LLM · Multilingual

The capability is language-agnostic. The error rate isn't.

A model emits the same structured tool call whether the caller speaks English or Spanish — the format is language-agnostic. But comprehension, argument extraction, and staying grounded all degrade outside English, so the model's error rate shifts by language. We run the same scenarios in each language and report the delta.
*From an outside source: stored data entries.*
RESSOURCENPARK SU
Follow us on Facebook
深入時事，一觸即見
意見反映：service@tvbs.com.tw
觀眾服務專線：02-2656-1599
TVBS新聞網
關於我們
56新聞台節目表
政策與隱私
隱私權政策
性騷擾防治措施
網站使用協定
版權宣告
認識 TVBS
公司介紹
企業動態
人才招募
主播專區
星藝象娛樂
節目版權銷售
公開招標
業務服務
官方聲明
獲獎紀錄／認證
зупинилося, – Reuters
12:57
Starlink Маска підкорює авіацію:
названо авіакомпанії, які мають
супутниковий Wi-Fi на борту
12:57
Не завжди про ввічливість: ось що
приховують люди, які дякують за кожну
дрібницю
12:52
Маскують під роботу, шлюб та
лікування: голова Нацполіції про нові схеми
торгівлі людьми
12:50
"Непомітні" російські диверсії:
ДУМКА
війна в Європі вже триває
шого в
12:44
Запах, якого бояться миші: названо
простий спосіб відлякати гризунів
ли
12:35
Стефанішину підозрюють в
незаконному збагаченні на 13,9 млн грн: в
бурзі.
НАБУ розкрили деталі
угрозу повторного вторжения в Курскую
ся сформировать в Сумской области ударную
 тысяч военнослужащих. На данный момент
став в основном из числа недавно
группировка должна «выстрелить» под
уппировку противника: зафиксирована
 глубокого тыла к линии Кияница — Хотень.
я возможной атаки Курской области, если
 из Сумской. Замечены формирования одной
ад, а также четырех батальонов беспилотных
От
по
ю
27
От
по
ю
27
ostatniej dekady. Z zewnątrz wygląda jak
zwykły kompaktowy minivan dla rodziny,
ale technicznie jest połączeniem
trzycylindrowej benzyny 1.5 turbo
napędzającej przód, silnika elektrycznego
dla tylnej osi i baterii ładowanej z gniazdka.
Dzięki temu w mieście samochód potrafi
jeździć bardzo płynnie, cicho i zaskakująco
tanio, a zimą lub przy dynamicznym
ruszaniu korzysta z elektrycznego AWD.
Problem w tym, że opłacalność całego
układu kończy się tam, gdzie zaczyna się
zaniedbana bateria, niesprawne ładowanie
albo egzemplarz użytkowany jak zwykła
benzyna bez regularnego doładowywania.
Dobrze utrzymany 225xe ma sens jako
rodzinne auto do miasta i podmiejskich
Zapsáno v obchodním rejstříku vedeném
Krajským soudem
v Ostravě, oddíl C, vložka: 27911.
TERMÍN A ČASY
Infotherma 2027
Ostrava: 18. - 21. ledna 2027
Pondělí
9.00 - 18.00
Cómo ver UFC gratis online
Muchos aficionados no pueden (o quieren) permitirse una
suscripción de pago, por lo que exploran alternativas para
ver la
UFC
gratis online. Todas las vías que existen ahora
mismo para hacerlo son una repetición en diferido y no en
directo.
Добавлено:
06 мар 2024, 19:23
This is the axis Retell's English-only benchmark does not cover — and it's measured on the output of Speko's own STT pipeline.

Reliability delta vs English

Pick a language to compare against the English baseline. 4 languages so far — the dropdown (not more columns) is how this scales as we add more.

Compare English vs

Model	Spanish tool	Spanish ground	Spanish overall	English overall	Δ (sel − en)
OpenAI gpt-5	67%	33%	50%	50%	+0pt
OpenAI gpt-5-mini	33%	33%	33%	50%	-17pt
OpenAI gpt-5-nano	67%	67%	67%	50%	+17pt
xAI Grok 4.3	100%	67%	83%	83%	+0pt

overall pass rate, both axes · 6 scenarios per language · 2026-06-10 · non-English scenarios are model-authored translations (v0)

Preliminary v0: at 6 scenarios the delta is within noise and can flip sign between runs. The structure — same scenario across languages, one delta — is what scales; the numbers firm up as the case set grows and a native-speaker translation pass lands.

English contact-center axis — cited prior art

Retell AI — vCX-Hard Benchmark — Real-production contact-center calls (English), scored by an LLM council on non-hallucination and tool-call correctness. Speko cites this for the English production axis rather than cloning it; Speko’s differentiated axis is multilingual reliability measured on the output of its own STT pipeline.